## Collected material
######
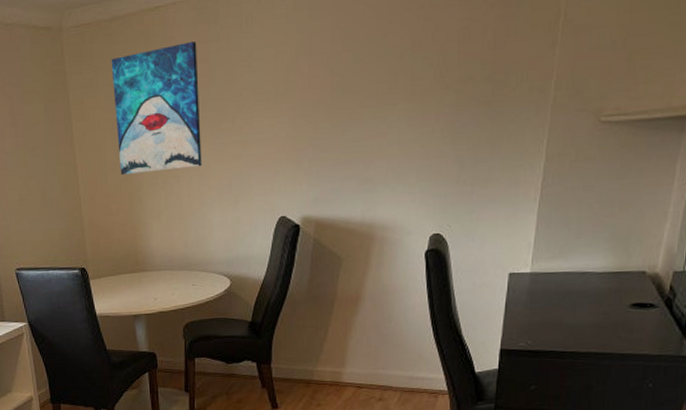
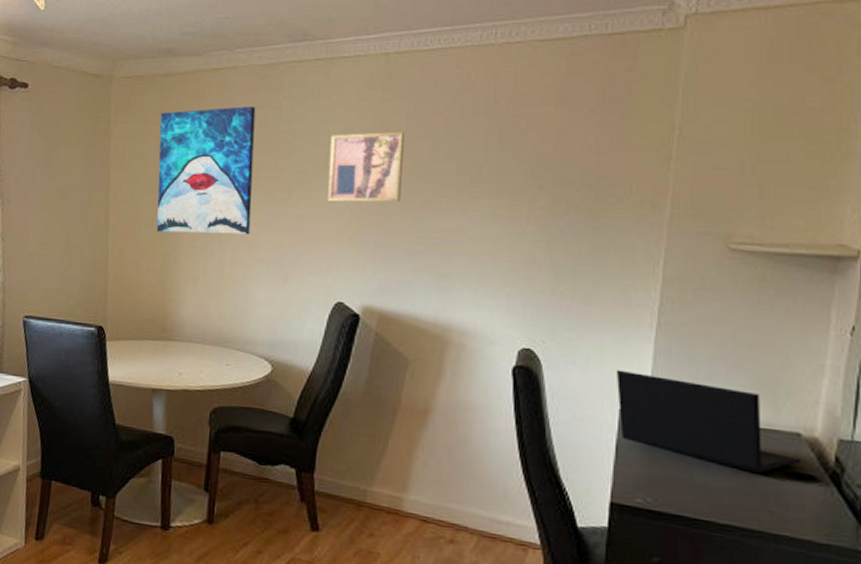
wall art: none [265,48,331,125] -> present [328,131,406,203]
laptop: none [506,240,645,308] -> present [615,369,802,473]

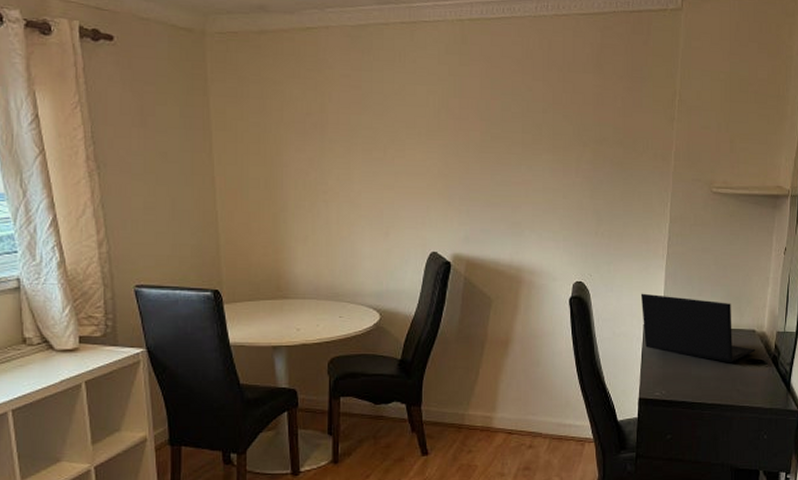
wall art: present [156,105,256,235] -> none [258,66,352,194]
wall art: present [328,131,406,203] -> none [417,94,480,160]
######
Take every line above where "wall" appears and copy it.

wall art: none [265,48,331,125] -> present [328,131,406,203]
wall art: present [156,105,256,235] -> none [258,66,352,194]
wall art: present [328,131,406,203] -> none [417,94,480,160]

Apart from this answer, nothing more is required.